Reproduce every record below word for word and include no pictures.
Exercise material section start
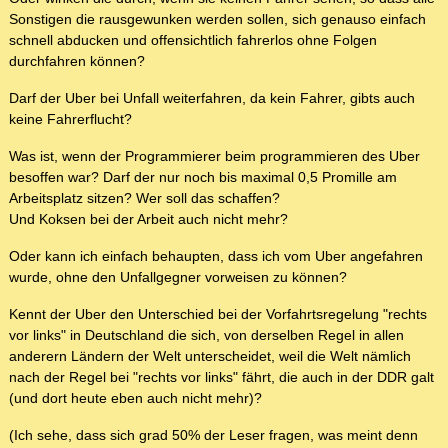
Sonstigen die rausgewunken werden sollen, sich genauso einfach
schnell abducken und offensichtlich fahrerlos ohne Folgen
durchfahren können?
Darf der Uber bei Unfall weiterfahren, da kein Fahrer, gibts auch
keine Fahrerflucht?
Was ist, wenn der Programmierer beim programmieren des Uber
besoffen war? Darf der nur noch bis maximal 0,5 Promille am
Arbeitsplatz sitzen? Wer soll das schaffen?
Und Koksen bei der Arbeit auch nicht mehr?
Oder kann ich einfach behaupten, dass ich vom Uber angefahren
wurde, ohne den Unfallgegner vorweisen zu können?
Kennt der Uber den Unterschied bei der Vorfahrtsregelung "rechts
vor links" in Deutschland die sich, von derselben Regel in allen
anderern Ländern der Welt unterscheidet, weil die Welt nämlich
nach der Regel bei "rechts vor links" fährt, die auch in der DDR galt
(und dort heute eben auch nicht mehr)?
(Ich sehe, dass sich grad 50% der Leser fragen, was meint denn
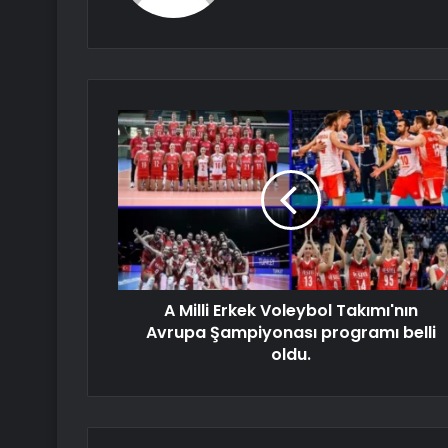
A Milli Erkek Voleybol Takımı'nın
Avrupa Şampiyonası programı belli
oldu.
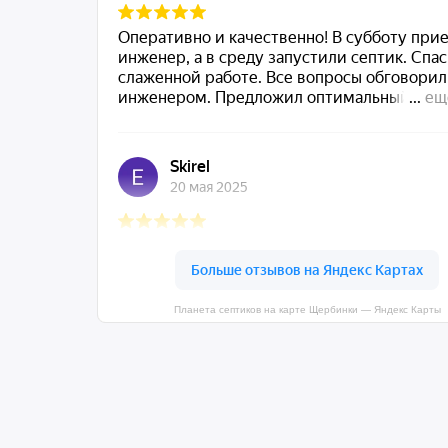
Планета септиков на карте Щербинки — Яндекс Карты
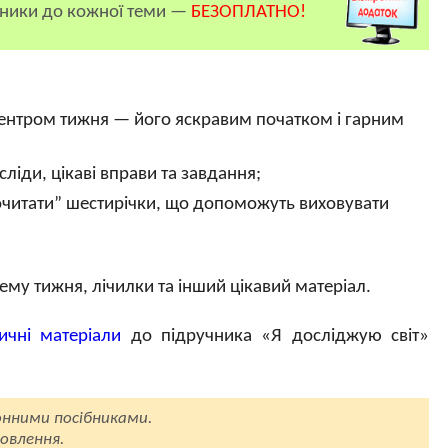
бники до кожної теми —
БЕЗОПЛАТНО!
и центром тижня — його яскравим початком і гарним
ліди, цікаві вправи та завдання;
рочитати” шестирічки, що допоможуть виховувати
тему тижня, лічилки та інший цікавий матеріал.
ичні матеріали
до підручника «Я досліджую світ»
нними посібниками.
овлення.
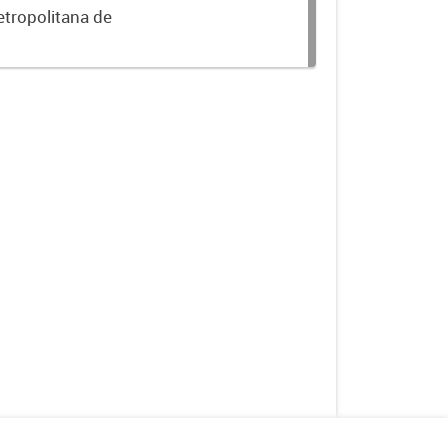
etropolitana de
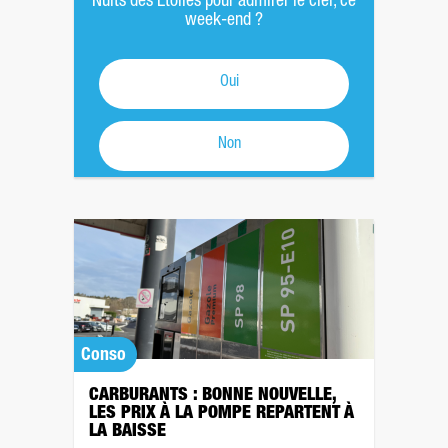
Nuits des Étoiles pour admirer le ciel, ce
week-end ?
Oui
Non
Conso
CARBURANTS : BONNE NOUVELLE,
LES PRIX À LA POMPE REPARTENT À
LA BAISSE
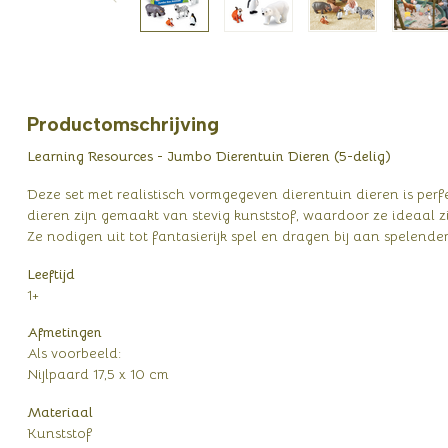
Productomschrijving
Learning Resources - Jumbo Dierentuin Dieren (5-delig)
Deze set met realistisch vormgegeven dierentuin dieren is perf
dieren zijn gemaakt van stevig kunststof, waardoor ze ideaal z
Ze nodigen uit tot fantasierijk spel en dragen bij aan spelender
Leeftijd
1+
Afmetingen
Als voorbeeld:
Nijlpaard 17,5 x 10 cm
Materiaal
Kunststof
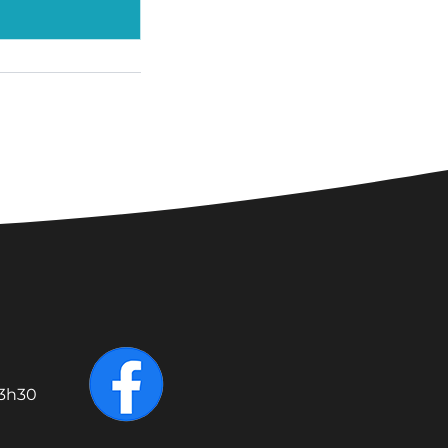
13h30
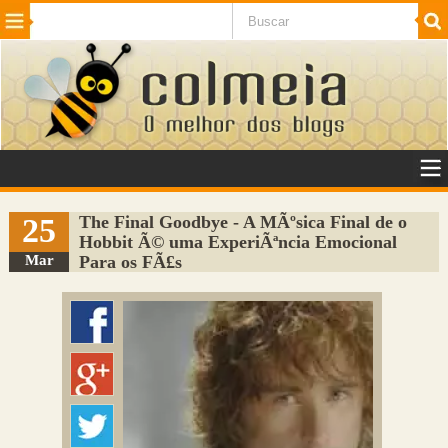
Beleza
Cinema e TV
Curiosidades
Esportes
Humor
Internet
Jogos
NotÃ­cias
Planeta
SaÃºde
Tecnologia
VeÃ­culos
Adulto
Sugerir Link
25
The Final Goodbye - A MÃºsica Final de o
Hobbit Ã© uma ExperiÃªncia Emocional
Adicionar Blog
Mar
Para os FÃ£s
Colmeia Exchange
Perguntas Frequentes
Sobre
Contato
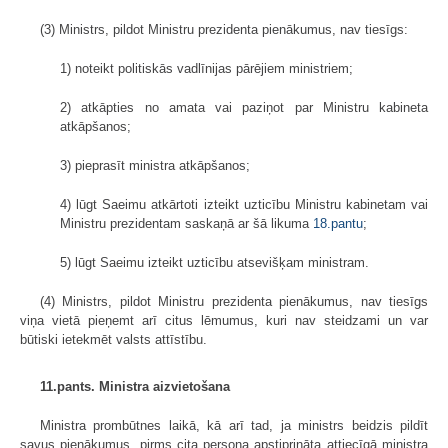
(3) Ministrs, pildot Ministru prezidenta pienākumus, nav tiesīgs:
1) noteikt politiskās vadlīnijas pārējiem ministriem;
2) atkāpties no amata vai paziņot par Ministru kabineta
atkāpšanos;
3) pieprasīt ministra atkāpšanos;
4) lūgt Saeimu atkārtoti izteikt uzticību Ministru kabinetam vai
Ministru prezidentam saskaņā ar šā likuma
18.pantu
;
5) lūgt Saeimu izteikt uzticību atsevišķam ministram.
(4) Ministrs, pildot Ministru prezidenta pienākumus, nav tiesīgs
viņa vietā pieņemt arī citus lēmumus, kuri nav steidzami un var
būtiski ietekmēt valsts attīstību.
11.pants. Ministra aizvietošana
Ministra prombūtnes laikā, kā arī tad, ja ministrs beidzis pildīt
savus pienākumus, pirms cita persona apstiprināta attiecīgā ministra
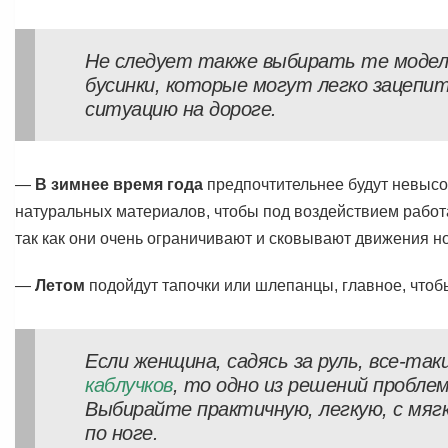
Не следует также выбирать те модели
бусинки, которые могут легко зацепит
ситуацию на дороге.
—
В зимнее время года
предпочтительнее будут невысок
натуральных материалов, чтобы под воздействием работа
так как они очень ограничивают и сковывают движения но
—
Летом
подойдут тапочки или шлепанцы, главное, чтоб
Если женщина, садясь за руль, все-т
каблучков
, то одно из решений проблем
Выбирайте практичную, легкую, с мяг
по ноге.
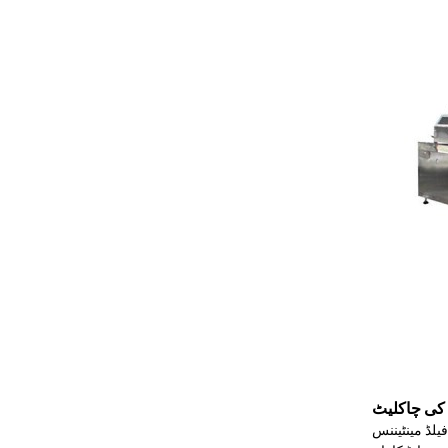
کی چاکلیٹ
یلڈ مینٹیننس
Exercise material section end
→ Solution below:
Sonstigen die rausgewunken werden sollen, sich genauso einfach
schnell abducken und offensichtlich fahrerlos ohne Folgen
durchfahren können?
Darf der Uber bei Unfall weiterfahren, da kein Fahrer, gibts auch
keine Fahrerflucht?
Was ist, wenn der Programmierer beim programmieren des Uber
besoffen war? Darf der nur noch bis maximal 0,5 Promille am
Arbeitsplatz sitzen? Wer soll das schaffen?
Und Koksen bei der Arbeit auch nicht mehr?
Oder kann ich einfach behaupten, dass ich vom Uber angefahren
wurde, ohne den Unfallgegner vorweisen zu können?
Kennt der Uber den Unterschied bei der Vorfahrtsregelung "rechts
vor links" in Deutschland die sich, von derselben Regel in allen
anderern Ländern der Welt unterscheidet, weil die Welt nämlich
nach der Regel bei "rechts vor links" fährt, die auch in der DDR galt
(und dort heute eben auch nicht mehr)?
(Ich sehe, dass sich grad 50% der Leser fragen, was meint denn
A Milli Erkek Voleybol Takımı'nın
Avrupa Şampiyonası programı belli
oldu.
Планета септиков на карте Щербинки — Яндекс Карты
бники до кожної теми —
БЕЗОПЛАТНО!
и центром тижня — його яскравим початком і гарним
ліди, цікаві вправи та завдання;
рочитати” шестирічки, що допоможуть виховувати
тему тижня, лічилки та інший цікавий матеріал.
ичні матеріали
до підручника «Я досліджую світ»
нними посібниками.
овлення.
etropolitana de
Nuits des Étoiles pour admirer le ciel, ce
week-end ?
Oui
Non
Conso
CARBURANTS : BONNE NOUVELLE,
LES PRIX À LA POMPE REPARTENT À
LA BAISSE
Productomschrijving
Learning Resources - Jumbo Dierentuin Dieren (5-delig)
Deze set met realistisch vormgegeven dierentuin dieren is perf
dieren zijn gemaakt van stevig kunststof, waardoor ze ideaal z
Ze nodigen uit tot fantasierijk spel en dragen bij aan spelender
Leeftijd
1+
Afmetingen
Als voorbeeld:
Nijlpaard 17,5 x 10 cm
Materiaal
Kunststof
13h30
Beleza
Cinema e TV
Curiosidades
Esportes
Humor
Internet
Jogos
NotÃ­cias
Planeta
SaÃºde
Tecnologia
VeÃ­culos
Adulto
Sugerir Link
25
The Final Goodbye - A MÃºsica Final de o
Hobbit Ã© uma ExperiÃªncia Emocional
Adicionar Blog
Mar
Para os FÃ£s
Colmeia Exchange
Perguntas Frequentes
Sobre
Contato
(3) Ministrs, pildot Ministru prezidenta pienākumus, nav tiesīgs:
1) noteikt politiskās vadlīnijas pārējiem ministriem;
2) atkāpties no amata vai paziņot par Ministru kabineta
atkāpšanos;
3) pieprasīt ministra atkāpšanos;
4) lūgt Saeimu atkārtoti izteikt uzticību Ministru kabinetam vai
Ministru prezidentam saskaņā ar šā likuma
18.pantu
;
5) lūgt Saeimu izteikt uzticību atsevišķam ministram.
(4) Ministrs, pildot Ministru prezidenta pienākumus, nav tiesīgs
viņa vietā pieņemt arī citus lēmumus, kuri nav steidzami un var
būtiski ietekmēt valsts attīstību.
11.pants. Ministra aizvietošana
Ministra prombūtnes laikā, kā arī tad, ja ministrs beidzis pildīt
savus pienākumus, pirms cita persona apstiprināta attiecīgā ministra
Не следует также выбирать те модели
бусинки, которые могут легко зацепит
ситуацию на дороге.
—
В зимнее время года
предпочтительнее будут невысок
натуральных материалов, чтобы под воздействием работа
так как они очень ограничивают и сковывают движения но
—
Летом
подойдут тапочки или шлепанцы, главное, чтоб
Если женщина, садясь за руль, все-т
каблучков
, то одно из решений проблем
Выбирайте практичную, легкую, с мяг
по ноге.
کی چاکلیٹ
یلڈ مینٹیننس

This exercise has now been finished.